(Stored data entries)

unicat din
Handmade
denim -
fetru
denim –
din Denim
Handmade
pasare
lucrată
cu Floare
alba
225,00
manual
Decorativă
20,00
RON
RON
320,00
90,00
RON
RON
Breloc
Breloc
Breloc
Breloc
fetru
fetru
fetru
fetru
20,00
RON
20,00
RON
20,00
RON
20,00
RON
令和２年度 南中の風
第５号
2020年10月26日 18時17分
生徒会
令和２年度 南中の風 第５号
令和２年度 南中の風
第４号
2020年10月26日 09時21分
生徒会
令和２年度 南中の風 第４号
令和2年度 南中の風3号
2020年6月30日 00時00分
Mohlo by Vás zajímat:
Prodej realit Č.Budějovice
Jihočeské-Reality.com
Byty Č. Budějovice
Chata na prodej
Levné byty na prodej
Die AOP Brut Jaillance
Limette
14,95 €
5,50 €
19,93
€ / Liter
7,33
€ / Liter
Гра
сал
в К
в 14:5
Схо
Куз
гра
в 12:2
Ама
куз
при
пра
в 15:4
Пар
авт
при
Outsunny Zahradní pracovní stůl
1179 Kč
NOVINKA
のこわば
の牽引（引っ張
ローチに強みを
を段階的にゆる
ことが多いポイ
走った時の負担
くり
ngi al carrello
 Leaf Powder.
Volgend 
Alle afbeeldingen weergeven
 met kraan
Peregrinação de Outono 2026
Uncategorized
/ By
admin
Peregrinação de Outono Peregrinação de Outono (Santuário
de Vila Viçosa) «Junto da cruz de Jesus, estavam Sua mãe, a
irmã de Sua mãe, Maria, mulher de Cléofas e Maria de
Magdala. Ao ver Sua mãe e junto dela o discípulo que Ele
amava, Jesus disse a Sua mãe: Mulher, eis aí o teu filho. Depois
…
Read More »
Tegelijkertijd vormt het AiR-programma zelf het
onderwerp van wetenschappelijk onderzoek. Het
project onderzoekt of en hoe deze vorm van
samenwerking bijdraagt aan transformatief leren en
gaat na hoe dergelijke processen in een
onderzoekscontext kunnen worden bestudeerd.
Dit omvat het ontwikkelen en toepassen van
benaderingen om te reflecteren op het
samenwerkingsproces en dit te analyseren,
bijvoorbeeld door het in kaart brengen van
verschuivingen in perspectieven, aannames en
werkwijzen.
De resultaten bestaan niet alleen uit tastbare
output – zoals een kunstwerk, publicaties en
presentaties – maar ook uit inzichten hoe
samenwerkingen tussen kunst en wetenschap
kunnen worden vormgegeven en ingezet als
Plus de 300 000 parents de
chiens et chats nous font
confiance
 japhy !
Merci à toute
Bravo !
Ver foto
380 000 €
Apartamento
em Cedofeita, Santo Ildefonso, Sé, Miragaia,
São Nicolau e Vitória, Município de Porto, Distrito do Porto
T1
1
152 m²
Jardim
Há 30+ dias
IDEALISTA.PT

* [TO DO]:
Repeat the data verbatim.

* [WRITTEN ANSWER]:
unicat din
Handmade
denim -
fetru
denim –
din Denim
Handmade
pasare
lucrată
cu Floare
alba
225,00
manual
Decorativă
20,00
RON
RON
320,00
90,00
RON
RON
Breloc
Breloc
Breloc
Breloc
fetru
fetru
fetru
fetru
20,00
RON
20,00
RON
20,00
RON
20,00
RON
令和２年度 南中の風
第５号
2020年10月26日 18時17分
生徒会
令和２年度 南中の風 第５号
令和２年度 南中の風
第４号
2020年10月26日 09時21分
生徒会
令和２年度 南中の風 第４号
令和2年度 南中の風3号
2020年6月30日 00時00分
Mohlo by Vás zajímat:
Prodej realit Č.Budějovice
Jihočeské-Reality.com
Byty Č. Budějovice
Chata na prodej
Levné byty na prodej
Die AOP Brut Jaillance
Limette
14,95 €
5,50 €
19,93
€ / Liter
7,33
€ / Liter
Гра
сал
в К
в 14:5
Схо
Куз
гра
в 12:2
Ама
куз
при
пра
в 15:4
Пар
авт
при
Outsunny Zahradní pracovní stůl
1179 Kč
NOVINKA
のこわば
の牽引（引っ張
ローチに強みを
を段階的にゆる
ことが多いポイ
走った時の負担
くり
ngi al carrello
 Leaf Powder.
Volgend 
Alle afbeeldingen weergeven
 met kraan
Peregrinação de Outono 2026
Uncategorized
/ By
admin
Peregrinação de Outono Peregrinação de Outono (Santuário
de Vila Viçosa) «Junto da cruz de Jesus, estavam Sua mãe, a
irmã de Sua mãe, Maria, mulher de Cléofas e Maria de
Magdala. Ao ver Sua mãe e junto dela o discípulo que Ele
amava, Jesus disse a Sua mãe: Mulher, eis aí o teu filho. Depois
…
Read More »
Tegelijkertijd vormt het AiR-programma zelf het
onderwerp van wetenschappelijk onderzoek. Het
project onderzoekt of en hoe deze vorm van
samenwerking bijdraagt aan transformatief leren en
gaat na hoe dergelijke processen in een
onderzoekscontext kunnen worden bestudeerd.
Dit omvat het ontwikkelen en toepassen van
benaderingen om te reflecteren op het
samenwerkingsproces en dit te analyseren,
bijvoorbeeld door het in kaart brengen van
verschuivingen in perspectieven, aannames en
werkwijzen.
De resultaten bestaan niet alleen uit tastbare
output – zoals een kunstwerk, publicaties en
presentaties – maar ook uit inzichten hoe
samenwerkingen tussen kunst en wetenschap
kunnen worden vormgegeven en ingezet als
Plus de 300 000 parents de
chiens et chats nous font
confiance
 japhy !
Merci à toute
Bravo !
Ver foto
380 000 €
Apartamento
em Cedofeita, Santo Ildefonso, Sé, Miragaia,
São Nicolau e Vitória, Município de Porto, Distrito do Porto
T1
1
152 m²
Jardim
Há 30+ dias
IDEALISTA.PT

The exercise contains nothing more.